Feminism definition

Feminist Issue: Constitutional and Legal Rights

  • The Seneca Falls Convention

    The Seneca Falls Convention
    Elizabeth Cady Stanton and Lucretia Mott initiate the first women's rights conference in U.S. history. More than 300 men and women came out to Seneca Falls, NY to display opposition to the mistreatment of women in the social, economic, political, and religious arenas. Attendees drafted the Declaration of Sentiments and Resolutions, akin to the Declaration of Independence but with a twist of feminism.
  • National Woman Suffrage Association Formed

    National Woman Suffrage Association Formed
    Susan B. Anthony and Elizabeth Cady Stanton form an organization to gain voting rights.
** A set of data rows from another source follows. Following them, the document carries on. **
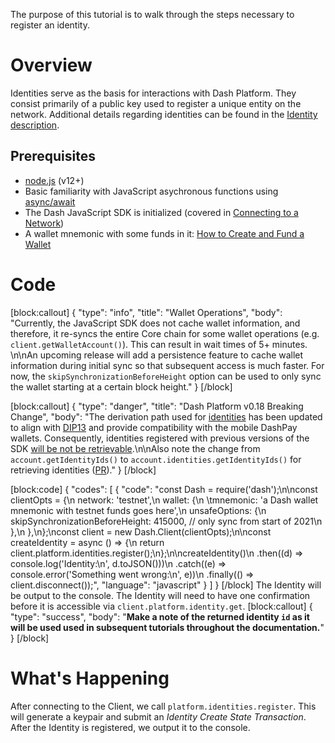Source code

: The purpose of this tutorial is to walk through the steps necessary to register an identity.

# Overview
Identities serve as the basis for interactions with Dash Platform. They consist primarily of a public key used to register a unique entity on the network. Additional details regarding identities can be found in the [Identity description](explanation-identity).

## Prerequisites
- [node.js](https://nodejs.org/en/) (v12+)
- Basic familiarity with JavaScript asychronous functions using [async/await](https://developer.mozilla.org/en-US/docs/Learn/JavaScript/Asynchronous/Async_await)
- The Dash JavaScript SDK is initialized (covered in [Connecting to a Network](tutorial-connecting-to-testnet))
- A wallet mnemonic with some funds in it: [How to Create and Fund a Wallet](tutorial-create-and-fund-a-wallet)

# Code
[block:callout]
{
  "type": "info",
  "title": "Wallet Operations",
  "body": "Currently, the JavaScript SDK does not cache wallet information, and therefore, it re-syncs the entire Core chain for some wallet operations (e.g. `client.getWalletAccount()`). This can result in wait times of  5+ minutes. \n\nAn upcoming release will add a persistence feature to cache wallet information during initial sync so that subsequent access is much faster. For now, the `skipSynchronizationBeforeHeight` option can be used to only sync the wallet starting at a certain block height."
}
[/block]

[block:callout]
{
  "type": "danger",
  "title": "Dash Platform v0.18 Breaking Change",
  "body": "The derivation path used for [identities](explanation-identity) has been updated to align with [DIP13](https://github.com/dashpay/dips/blob/master/dip-0013.md#identity-authentication-keys) and provide compatibility with the mobile DashPay wallets. Consequently, identities registered with previous versions of the SDK [will be not be retrievable](https://github.com/dashevo/js-dash-sdk/pull/188).\n\nAlso note the change from `account.getIdentityIds()` to  `account.identities.getIdentityIds()` for retrieving identities ([PR](https://github.com/dashevo/wallet-lib/pull/227))."
}
[/block]

[block:code]
{
  "codes": [
    {
      "code": "const Dash = require('dash');\n\nconst clientOpts = {\n  network: 'testnet',\n  wallet: {\n  \tmnemonic: 'a Dash wallet mnemonic with testnet funds goes here',\n    unsafeOptions: {\n      skipSynchronizationBeforeHeight: 415000, // only sync from start of 2021\n    },\n  },\n};\nconst client = new Dash.Client(clientOpts);\n\nconst createIdentity = async () => {\n  return client.platform.identities.register();\n};\n\ncreateIdentity()\n  .then((d) => console.log('Identity:\\n', d.toJSON()))\n  .catch((e) => console.error('Something went wrong:\\n', e))\n  .finally(() => client.disconnect());",
      "language": "javascript"
    }
  ]
}
[/block]
The Identity will be output to the console. The Identity will need to have one confirmation before it is accessible via `client.platform.identity.get`.
[block:callout]
{
  "type": "success",
  "body": "**Make a note of the returned identity `id` as it will be used used in subsequent tutorials throughout the documentation.**"
}
[/block]
# What's Happening

After connecting to the Client, we call `platform.identities.register`. This will generate a keypair and submit an _Identity Create State Transaction_. After the Identity is registered, we output it to the console.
Stanton and Anthony formed the NWSA after suspecting abolitionist and Republican supporters of carrying African-American rights at the expense of women's rights. They aimed to do so by a Congressional amendment to the Constitution.
  • Colorado the First State to Grant Female Suffrage

    Colorado the First State to Grant Female Suffrage
    Utah and Idaho followed in its footsteps in 1896. Next, Washington did in 1910, California did in 1911, and so on and so forth! The likely cause for this event was the establishment of the National American Woman Suffrage Association's campaigning efforts to obtain voting rights for females.
  • 19th Amendment Grants Women Right to Vote

    19th Amendment Grants Women Right to Vote
    Upon the founding of the United States, women did not hold the same rights as men. Years later, in 1848, the women's rights movement launched throughout the nation, stemming from the convention in Seneca Falls, New York. After a 70-year fight for equal voting rights, feminist activists emerged victorious with the constitutional amendment.
  • Equal Pay Act

    Equal Pay Act
    The federal law amended the Fair Labor Standards Act with intentions to abolish wage disparity according to gender. Congress regarded sex discriminate as a hindrance to employee living standars, the workforce, competition, commerce, etc. The law provided that no employer could discriminate on the basis of gender by paying wages in that a rate was less than the way wages were payed to the opposite sex, unless the system was based on something like a seniority system or a merit system.
  • Griswold v. Connecticut

    Griswold v. Connecticut
    The executive director of Planned Parenthood, Estelle Griswold, found that a Connecticut law criminalizes the usage of birth control (against the fourteenth amendment!).The Supreme Court declared that the Connecticut statute violated the "right to marital privacy," thus striking down the law against contraceptives. It is then widely recognized that citizens have a "right to privacy."
  • California's No-Fault Divorce Law

    California's No-Fault Divorce Law
    The law eliminated the previously mandatory fault-based reuqirement to get a divorce both for spouses wanting a divorce by mutual consent. The Act formally put an end to California's action for divorce and instead replaced it with the proceeding for the closing down of marriage on the foundation of irreconcilable differences. Following the establishment of the divorce law, by 1985 all U.S. states had recognized paralleling laws, in addition to laws about the equal splitting of common property.
  • The Pregnancy Discrimination Act

    The Pregnancy Discrimination Act
    Because PDA is an amendment to Title VII of the 1964 Civil Rights Act, discrimination involving pregnancy, childbirth, or relevant medical conditions is defined as unlawful sex discrimination under Title VII. Based on the Act, a female cannot be fired or passed up on a job or promotion simply because she is expecting or may be become pregnant. Also, she cannot be forced into going on a preganncy leave if she is competent and healthy to work.
  • Planned Parenthood v. Casey

    Planned Parenthood v. Casey
    The Supreme Court reasserted the validity of a woman's right to abortion demonstrated under Roe v. Wade. As a result of the 1992 case, Pennsylvania's 1989 Abortion Control Act did not restore prior restrictions previously deemed unconstitutional. Planned Parenthood v. Casey also ruled that states may monitor abortions in order to protect the mother's health and the life of the fetus, and may outlow abortions of "viable" fetuses.
  • United States v. Virginia

    United States v. Virginia
    The Supreme Court brought down the Virginia Military Institute's long-term male-only rule in a 7-1 vote. VMI didn't have a valid reason for its sex-based admission policy, biolating the fourteenth amendment's Equal Protection Clause. Justice Ginsburg argued that the alternative program for women did not offer the same type of arduous training, support, facilities, etc.